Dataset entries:

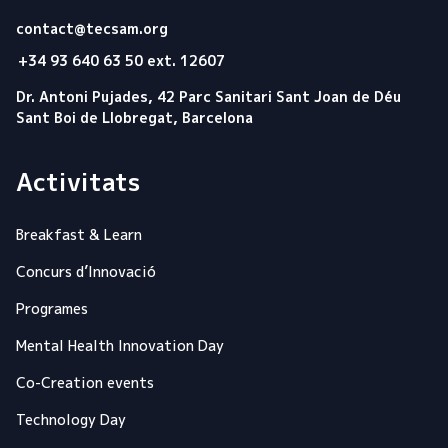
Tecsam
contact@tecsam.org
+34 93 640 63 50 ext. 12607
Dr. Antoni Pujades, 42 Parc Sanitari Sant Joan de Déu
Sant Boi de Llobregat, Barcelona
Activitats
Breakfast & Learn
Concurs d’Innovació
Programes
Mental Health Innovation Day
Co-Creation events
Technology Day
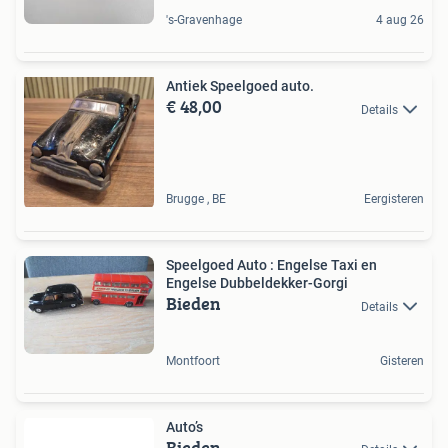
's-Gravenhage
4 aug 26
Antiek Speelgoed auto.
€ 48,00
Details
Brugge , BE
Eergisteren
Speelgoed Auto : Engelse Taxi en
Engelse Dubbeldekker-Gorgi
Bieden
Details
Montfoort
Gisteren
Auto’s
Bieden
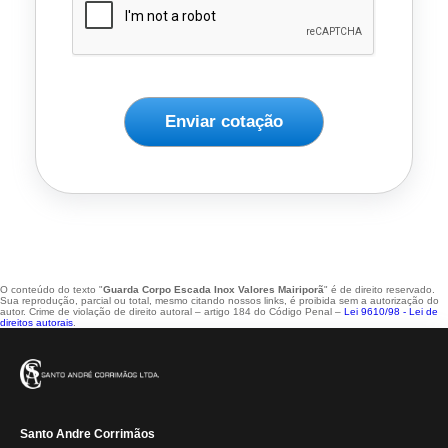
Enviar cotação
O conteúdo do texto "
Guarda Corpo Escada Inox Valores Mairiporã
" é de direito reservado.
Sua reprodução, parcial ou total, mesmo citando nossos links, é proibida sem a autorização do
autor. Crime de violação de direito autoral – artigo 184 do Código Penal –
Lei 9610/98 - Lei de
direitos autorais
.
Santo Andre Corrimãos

...

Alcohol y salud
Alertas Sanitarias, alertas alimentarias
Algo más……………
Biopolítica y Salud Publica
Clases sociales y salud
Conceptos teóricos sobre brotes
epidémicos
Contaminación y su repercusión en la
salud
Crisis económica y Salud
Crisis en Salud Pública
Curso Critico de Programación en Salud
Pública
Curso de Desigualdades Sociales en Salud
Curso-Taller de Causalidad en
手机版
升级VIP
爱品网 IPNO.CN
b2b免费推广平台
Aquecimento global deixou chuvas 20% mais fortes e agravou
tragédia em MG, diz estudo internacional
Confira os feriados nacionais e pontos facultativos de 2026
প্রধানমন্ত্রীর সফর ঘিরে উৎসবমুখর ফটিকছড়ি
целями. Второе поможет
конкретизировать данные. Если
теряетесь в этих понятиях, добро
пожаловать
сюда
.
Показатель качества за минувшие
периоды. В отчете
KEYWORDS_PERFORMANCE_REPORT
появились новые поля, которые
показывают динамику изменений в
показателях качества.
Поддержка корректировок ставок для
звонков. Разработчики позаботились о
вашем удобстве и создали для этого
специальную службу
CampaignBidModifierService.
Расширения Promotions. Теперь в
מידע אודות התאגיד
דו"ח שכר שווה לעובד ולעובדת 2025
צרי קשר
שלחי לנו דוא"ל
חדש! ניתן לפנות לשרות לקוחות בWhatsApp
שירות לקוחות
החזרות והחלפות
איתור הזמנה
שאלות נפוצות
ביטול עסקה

--

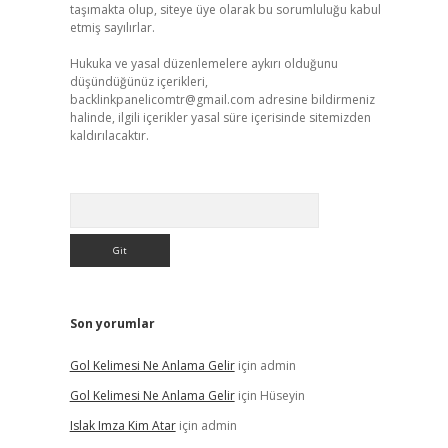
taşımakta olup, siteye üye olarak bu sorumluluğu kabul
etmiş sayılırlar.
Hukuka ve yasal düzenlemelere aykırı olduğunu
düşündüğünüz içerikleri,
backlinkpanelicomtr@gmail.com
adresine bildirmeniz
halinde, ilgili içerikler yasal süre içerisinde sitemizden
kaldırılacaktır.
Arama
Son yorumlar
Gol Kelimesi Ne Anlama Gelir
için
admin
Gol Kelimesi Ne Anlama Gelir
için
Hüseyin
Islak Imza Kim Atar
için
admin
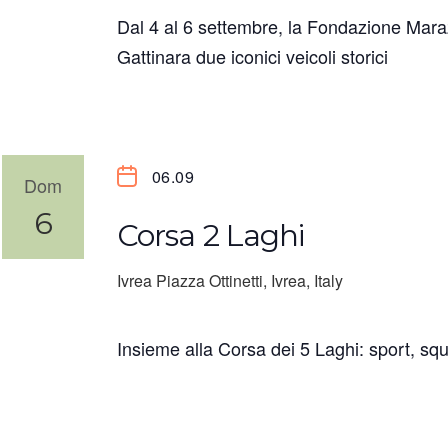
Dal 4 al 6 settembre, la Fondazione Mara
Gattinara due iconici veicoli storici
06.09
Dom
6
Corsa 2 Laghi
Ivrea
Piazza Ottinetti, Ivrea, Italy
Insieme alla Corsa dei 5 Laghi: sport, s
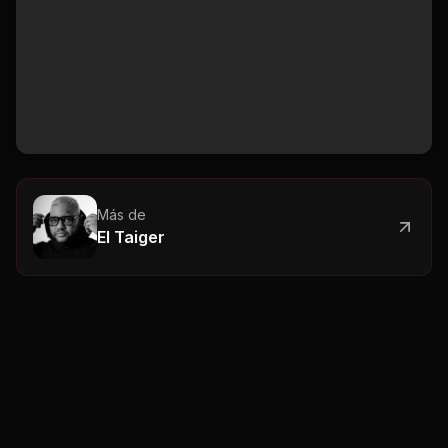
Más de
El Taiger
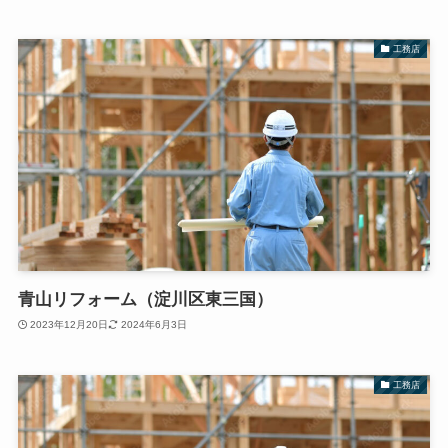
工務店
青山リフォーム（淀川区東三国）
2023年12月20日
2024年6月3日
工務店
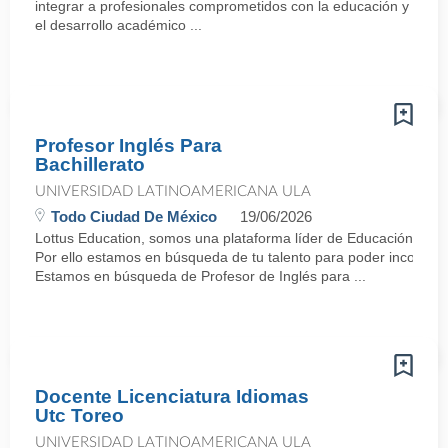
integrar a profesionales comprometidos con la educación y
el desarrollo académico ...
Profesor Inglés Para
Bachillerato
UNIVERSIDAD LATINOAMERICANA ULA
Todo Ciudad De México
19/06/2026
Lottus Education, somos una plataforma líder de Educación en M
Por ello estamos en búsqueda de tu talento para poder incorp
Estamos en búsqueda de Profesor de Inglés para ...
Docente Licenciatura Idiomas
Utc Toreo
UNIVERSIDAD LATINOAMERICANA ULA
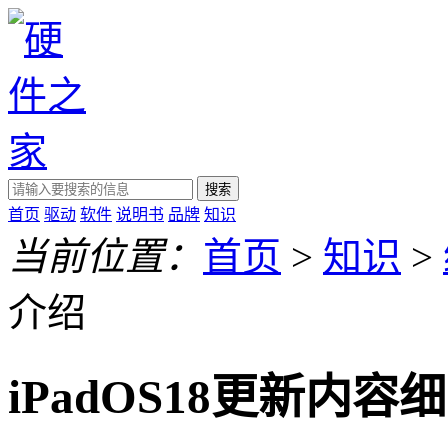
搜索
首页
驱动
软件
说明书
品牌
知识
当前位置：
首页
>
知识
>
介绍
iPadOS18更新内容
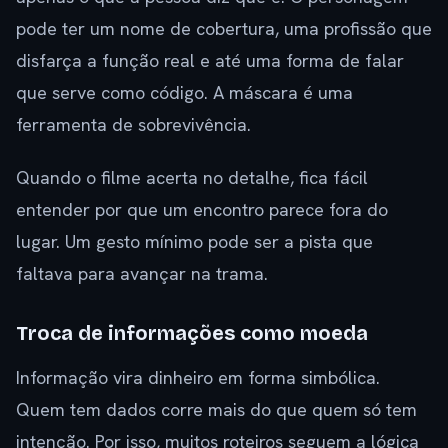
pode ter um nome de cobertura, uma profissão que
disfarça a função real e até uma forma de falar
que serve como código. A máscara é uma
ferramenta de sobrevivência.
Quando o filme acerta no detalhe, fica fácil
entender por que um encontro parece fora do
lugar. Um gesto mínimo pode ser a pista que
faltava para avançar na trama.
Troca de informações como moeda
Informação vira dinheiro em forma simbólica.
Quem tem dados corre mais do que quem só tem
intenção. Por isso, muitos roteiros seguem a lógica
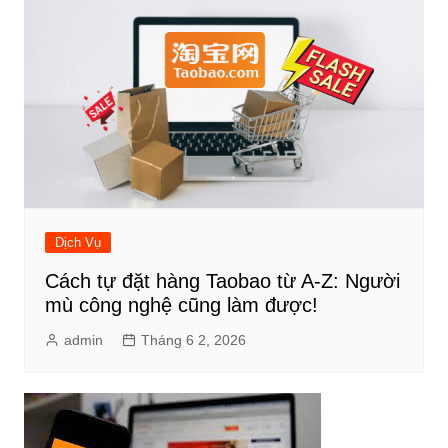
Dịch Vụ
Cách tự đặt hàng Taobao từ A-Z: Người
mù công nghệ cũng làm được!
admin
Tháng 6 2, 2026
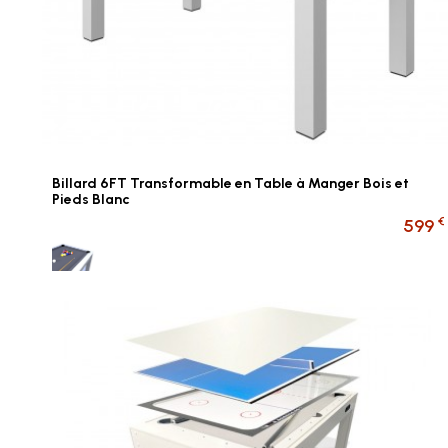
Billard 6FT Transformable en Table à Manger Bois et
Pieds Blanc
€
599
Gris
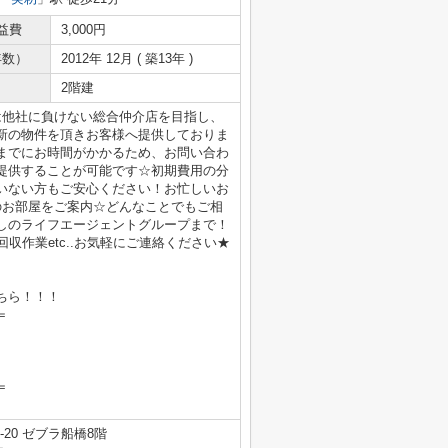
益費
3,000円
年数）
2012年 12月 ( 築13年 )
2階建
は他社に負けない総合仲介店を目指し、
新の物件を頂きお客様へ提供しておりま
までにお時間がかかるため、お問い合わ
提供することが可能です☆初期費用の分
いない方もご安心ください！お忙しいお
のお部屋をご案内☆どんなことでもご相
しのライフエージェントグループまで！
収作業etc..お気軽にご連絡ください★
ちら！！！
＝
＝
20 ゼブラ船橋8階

What is expected
If a line in the entries above has the word "Curso", copy it.

Output below
Curso Critico de Programación en Salud
Curso de Desigualdades Sociales en Salud
Curso-Taller de Causalidad en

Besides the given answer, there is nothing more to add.